Shona Nichols and her certified therapy dog Skoki are helping University of Alberta students to de-stress, one pet at a time.
Nichols, an assistant lecturer for the U of A’s English Language School through the faculty of education, also works in the Student Engagement Centre. Since October 2023, she’s been conducting the therapy program, bringing Skoki on Mondays.
On January 22, the Education Student Association partnered with the Pets Assisting with Student Success (PAWSS) program to host a special event in the Education Atrium. This event allowed students to meet some therapy pets while connecting with other students.
The PAWSS program is based out of MacEwan University, where “staff, students, and community volunteers [bring] well-behaved, well-trained dogs onto campus for student wellness,” Nichols said. According to Nichols, the program helps students by reducing their stress, increasing their feelings of community, and improving their well-being.
Skoki was certified through the program at MacEwan, but appears mostly at the U of A.
Nichols “saw an opportunity for a program that would make the lives of students and staff better on campus”
According to Nichols, there is research regarding the effect of therapy dogs on post-secondary students. For multiple reasons, therapy dogs can particularly impact international students, Nichols said.
“[Therapy dogs have] been found to increase feelings of well-being, hope, connection, and decrease feelings of loneliness and homesickness for international students.” According to Nichols, these events help international students connect with other students within the university community.
Pet therapy events provide “opportunities to have informal conversations about the dog, about their home, [and] what makes them happy.”
Since beginning the weekly program, Nichols said she’s seen “all sorts of people coming in.”
“We had the security guards coming, PhD students, staff, and our students.
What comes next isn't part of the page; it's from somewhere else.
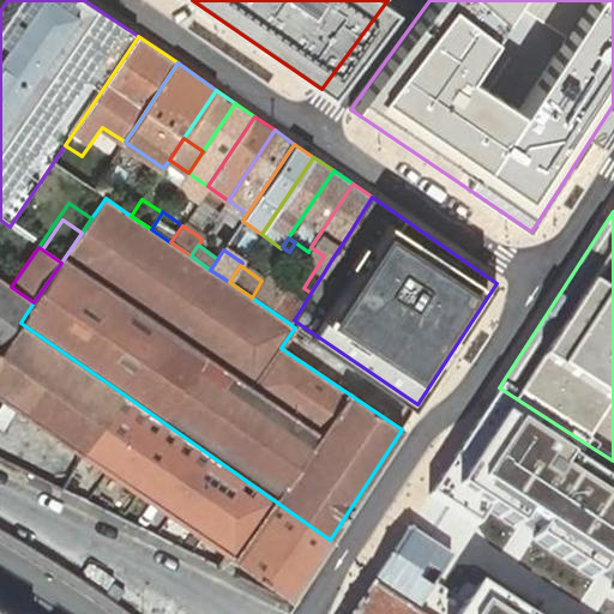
[(262,281),(252,298),(271,311),(286,288),(265,275),(262,281)]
It created a sense of community where everyone came together and could have those informal conversations,” Nichols said.
Before she adopted Skoki, Nichols already had experience conducting pet therapy. When she began working at the U of A’s English Language School, she “saw an opportunity for a program that would make the lives of students and staff better on campus.”
“I had done pet therapy with my previous dog. I just saw the benefits,” Nichols said. “When we would go into a room, people would light up. They’d come talk to me, make eye contact, engage, and have conversations.”
“It’s just taking a moment to yourself and appreciating animals and getting to pet them. [It helps] destress me,” student says
According to Nichols, many students enjoy petting and doing tricks with Skoki. Others enjoy chatting with people at the events. Education students Kayla Letki and Kolby Russell have attended pet therapy events in the past and reaped the rewards.
“It’s just taking a moment to yourself, appreciating animals, and getting to pet them. [It helps] destress me,” Letki said.
Russell recognized the science behind pet therapy events. She enjoys “the serotonin you get from just a little connection once in a while.”